▶ Work required
Would you please copy each line of the data in which the string "down" occurs?

▶ Information
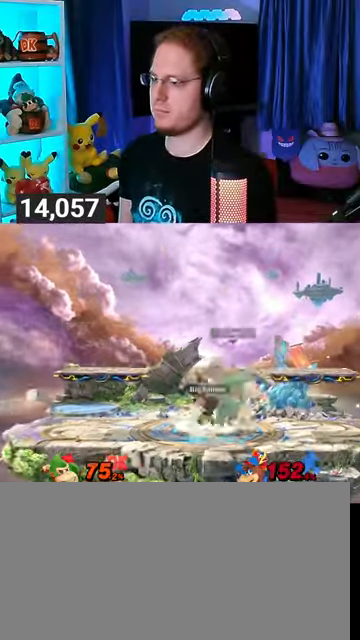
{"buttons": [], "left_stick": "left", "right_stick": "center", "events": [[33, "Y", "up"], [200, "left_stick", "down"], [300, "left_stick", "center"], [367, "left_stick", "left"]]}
--
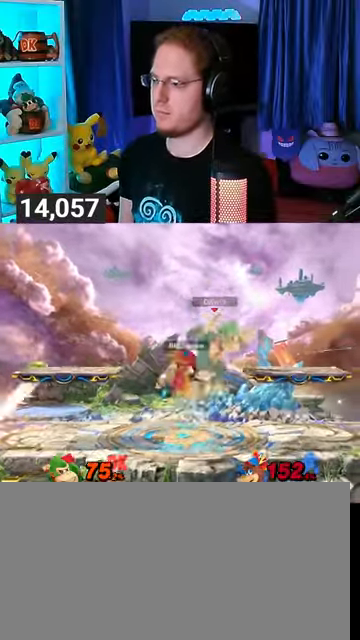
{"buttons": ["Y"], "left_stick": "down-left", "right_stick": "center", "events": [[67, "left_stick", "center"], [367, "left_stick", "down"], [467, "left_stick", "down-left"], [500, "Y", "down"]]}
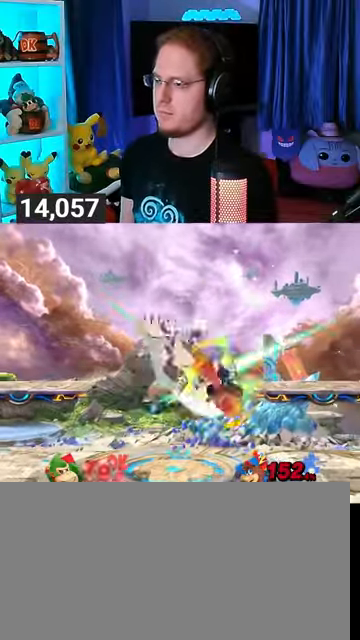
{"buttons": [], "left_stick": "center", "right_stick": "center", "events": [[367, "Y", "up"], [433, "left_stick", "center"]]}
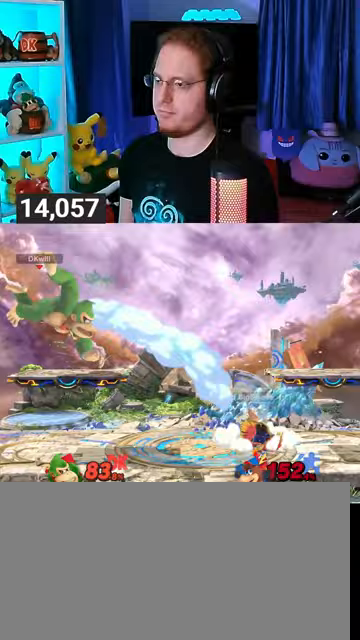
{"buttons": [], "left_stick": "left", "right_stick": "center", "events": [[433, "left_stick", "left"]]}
* * *
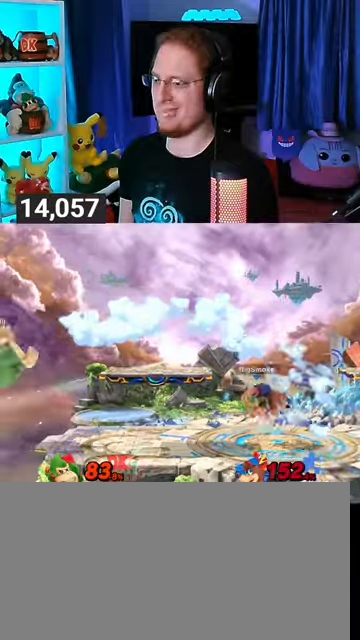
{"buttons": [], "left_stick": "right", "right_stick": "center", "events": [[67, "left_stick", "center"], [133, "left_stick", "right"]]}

▶ Response to the task
{"buttons": [], "left_stick": "left", "right_stick": "center", "events": [[33, "Y", "up"], [200, "left_stick", "down"], [300, "left_stick", "center"], [367, "left_stick", "left"]]}
{"buttons": ["Y"], "left_stick": "down-left", "right_stick": "center", "events": [[67, "left_stick", "center"], [367, "left_stick", "down"], [467, "left_stick", "down-left"], [500, "Y", "down"]]}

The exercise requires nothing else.